Last Updated: October 4, 2016 This post was written by Clive Price

Born and bred amid the coal and iron fields of wartime Derbyshire, young Kathleen Fountain played darts at the miner’s welfare. In the future she’d face much more challenging targets amid the clipped lawns and carpeted corridors of Westminster.

Kathleen came from the village of Calow. When she later became a peer of the realm, she took her title from that place.

‘It was the next logical step…In 1976 I was accepted as a minister’

Brought up in a Methodist family, she decided to serve the Church in 1961. ‘The only way for a woman to be involved in full-time work in the Methodist Church was through the deaconess order,’ Kathleen explained.

She worked in Rochdale, where she met her future husband, research engineer Ian Richardson. She was in a celibate order, so had to resign to marry Ian. They moved to Yorkshire and had three children – all girls.

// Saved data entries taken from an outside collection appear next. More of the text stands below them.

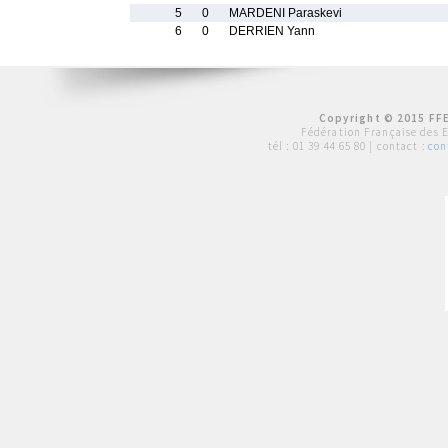
5
0
MARDENI Paraskevi
6
0
DERRIEN Yann
Copyright © 2015 FFE
Fédération Française des 
tél :
01 39 44 65 80
| contact :
con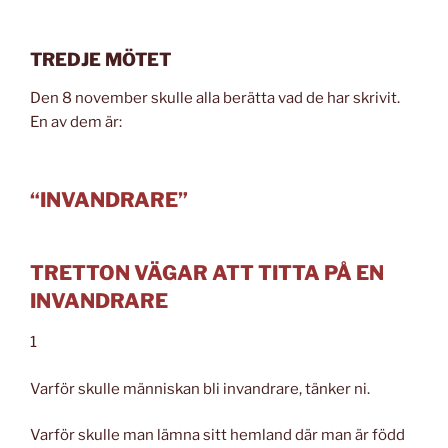
TREDJE MÖTET
Den 8 november skulle alla berätta vad de har skrivit.
En av dem är:
“INVANDRARE”
TRETTON VÄGAR ATT TITTA PÅ EN
INVANDRARE
1
Varför skulle människan bli invandrare, tänker ni.
Varför skulle man lämna sitt hemland där man är född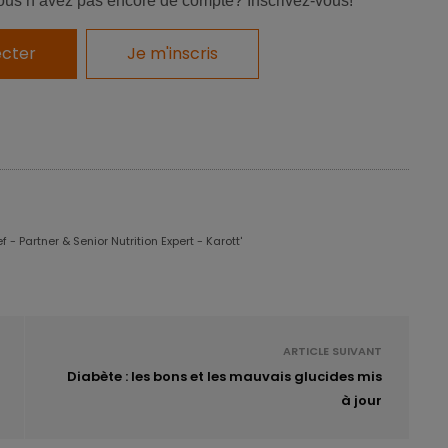
ous n’avez pas encore de compte? Inscrivez-vous!
à l’extérieur, elle aussi très répandue aux États-Unis, la
taurant représente un véritable enjeu dans ce domaine.
cter
Je m'inscris
ugmente avec le poids du serveur !
 des restaurants
ille au restaurant a-t-il un intérêt pour réduire la
 - Partner & Senior Nutrition Expert - Karott'
n de présenter cette option sur la carte
a-t-elle une
à savoir Eric Rimm, de Harvard, et ses collègues, dans
x établissements horeca ont introduit un plat principal de
 à un prix réduit d’environ 30 %.
ARTICLE SUIVANT
Diabète : les bons et les mauvais glucides mis
mois), l’option réduite était présentée sur la carte sous
à jour
standard appelée «
Grand
». Au cours d’une seconde
ments ont, de façon randomisée, gardé cette présentation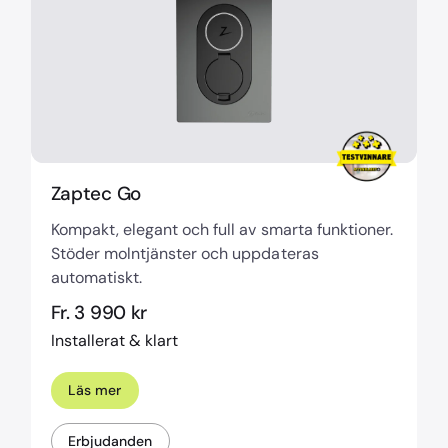
Zaptec Go
Kompakt, elegant och full av smarta funktioner.
Stöder molntjänster och uppdateras
automatiskt.
Fr. 3 990 kr
Installerat & klart
Läs mer
Erbjudanden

But Kathleen felt again ‘the pull’ to the Church. She became a lay worker for a church in Hertfordshire. ‘While I was there, the Methodist ministry was opened to women,’ she remembered. ‘It was the next logical step for me. In 1976 I was accepted as a minister.’

It was nearly 20 years later when she was nominated for the lead role at Conference. Kathleen became first woman President in 1992. In 1995 she became Moderator of the Free Church Council.

‘I couldn’t have done it without them,’ Kathleen said of MMHS

Kathleen was still serving as moderator when she was given the life peerage. As she retired from church leadership, the Society found her a place in North London. ‘I couldn’t have done it without them,’ Kathleen said of MMHS.

Sadly, Ian died in 2008. Kathleen had planned to move back up north after her husband’s passing. But at 78, she’s decided to stay put.